* Re: Implementing real names
2010-01-26 12:47 Implementing real names Ben Schmidt
@ 2010-01-26 13:19 ` Devin Ceartas
2010-02-18 17:03 ` Morten Shearman Kirkegaard
2010-02-18 22:24 ` Ben Schmidt
2 siblings, 0 replies; 4+ messages in thread
From: Devin Ceartas @ 2010-01-26 13:19 UTC (permalink / raw)
To: mlmmj
I like the idea. Not having read the code, the implementation sounds
reasonable.
Devin Ceartas
Owner, NacreData L.L.C.
On Jan 26, 2010, at 7:47 AM, Ben Schmidt
<mail_ben_schmidt@yahoo.com.au> wrote:
> Hi,
>
> I'd like to test the water regarding this one.
>
> A feature that I would find useful is having a membership list that
> includes real names. Likewise, it would be helpful having real names
> included in subscription and unsubscription notification emails (and
> subscription moderation emails) and possibly post moderation emails,
> too.
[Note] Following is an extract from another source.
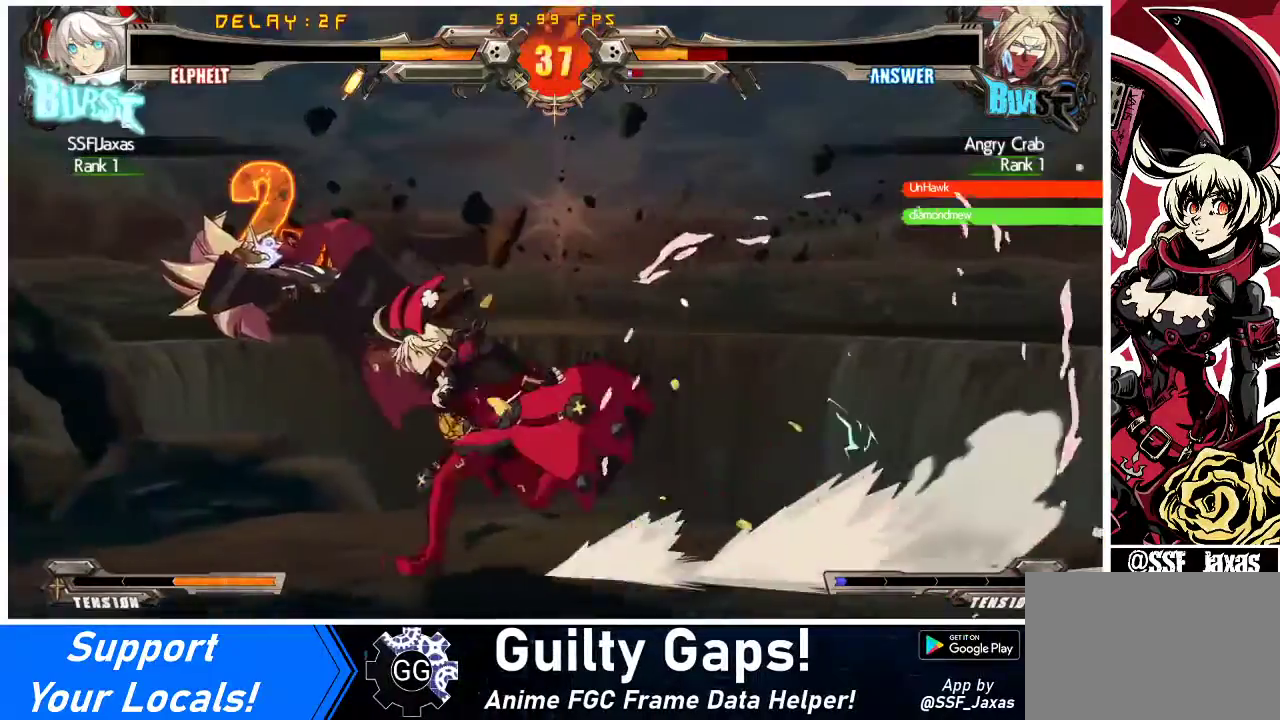
{"buttons": ["DPAD_UP", "DPAD_LEFT"], "events": [[167, "TRIANGLE", "down"], [300, "DPAD_UP", "down"], [300, "TRIANGLE", "up"]]}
This should initially come from the From: header of mail sent
> to +subscribe addresses, but should be able to be changed by the
> list owner as desired, also.
>
> Particularly given our conservative maintainer :-) and that this
> could be a fair amount of work, and have some implementation
> subtleties, I think this is worth a bit of discussion before I dive
> in and try anything.
>
> So, I'm wondering what people think of this, and how it might be
> implemented.
>
> The information could be stored in subscribers.d, etc. files, but I
> think this is probably a bad idea, as all the code that uses those
> files would need to be changed to parse them.
>
> Perhaps it would make sense to have a realnames.d? Files under that
> directory could contain email address and realname separated on a
> line by a tab. Searches similar to the search that's done for a
> subscriber-only list could then be done to look up the real name for
> any subscriber. The membership list could be constructed by
> carefully traversing both subscribers.d and realnames.d in step.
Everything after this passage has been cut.